Most of my readers who have stuck with me during the extended post-PhD neglect of my blog will know I am working at a magazine publisher. I started as a writer in 2008 and the past year and a half has been something of an apprenticeship. I have been learning how to translate the concepts developed in my PhD into another discourse.
As an intellectual problem I have found this process fascinating. There is a certain media-based commercial discourse that dominates the company, as I imagine a version of it would be dominant at other magazine publishers. I have found it very tricky figuring out how to express what I consider to be the ‘truth’ of a given matter when that ‘truth’ is discounted by the very discourse (ie language, mode of address, authority implicit in the localised rituals of listening and speaking) it is expected to be expressed through. It has allowed me to return to some of Foucault’s work and use it as a resource to think about what is happening.

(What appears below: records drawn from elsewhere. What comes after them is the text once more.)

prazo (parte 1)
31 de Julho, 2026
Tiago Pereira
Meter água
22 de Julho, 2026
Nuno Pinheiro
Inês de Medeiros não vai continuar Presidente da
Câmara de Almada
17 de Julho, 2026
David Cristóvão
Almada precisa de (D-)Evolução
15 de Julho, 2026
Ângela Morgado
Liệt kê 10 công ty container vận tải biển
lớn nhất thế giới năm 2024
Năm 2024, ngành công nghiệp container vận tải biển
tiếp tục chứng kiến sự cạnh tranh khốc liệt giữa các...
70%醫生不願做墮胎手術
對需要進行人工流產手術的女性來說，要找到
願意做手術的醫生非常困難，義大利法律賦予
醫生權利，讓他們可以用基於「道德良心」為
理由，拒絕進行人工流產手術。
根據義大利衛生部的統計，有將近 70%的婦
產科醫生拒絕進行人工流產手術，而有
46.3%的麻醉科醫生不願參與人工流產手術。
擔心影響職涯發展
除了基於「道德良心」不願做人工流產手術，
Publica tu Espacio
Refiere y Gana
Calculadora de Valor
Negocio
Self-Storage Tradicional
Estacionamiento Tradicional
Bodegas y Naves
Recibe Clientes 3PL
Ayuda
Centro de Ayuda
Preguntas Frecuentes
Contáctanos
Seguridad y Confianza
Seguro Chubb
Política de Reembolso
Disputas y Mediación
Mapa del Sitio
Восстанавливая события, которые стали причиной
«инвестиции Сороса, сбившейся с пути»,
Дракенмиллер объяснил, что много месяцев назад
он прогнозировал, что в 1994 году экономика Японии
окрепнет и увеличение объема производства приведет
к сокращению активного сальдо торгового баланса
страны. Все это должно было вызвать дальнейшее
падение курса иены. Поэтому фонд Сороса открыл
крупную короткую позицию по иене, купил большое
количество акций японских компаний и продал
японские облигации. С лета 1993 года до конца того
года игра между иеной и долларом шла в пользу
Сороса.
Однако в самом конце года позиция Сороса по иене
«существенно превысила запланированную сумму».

There are two power struggles in effect and each struggle involves a different set of power relations. The first is relatively simple and could be observed by anyone. This is the struggle over new ideas or a new way to think existing ideas, which rightly or wrongly is interpreted as a challenge to the existing power relations in the organisation. The second is less obvious and gets muddled by being combined with the first. The holders of the current ideas are reluctant to relinquish what they perceive and feel to be the dominant poistion in the power relations in the company by being forced to think ideas that are relatively foreign to them. These foreign ideas serve as the battleground for the second power struggle because they require a new discourse that is perceived to conflict with the existing discourse that enables the existing power relations.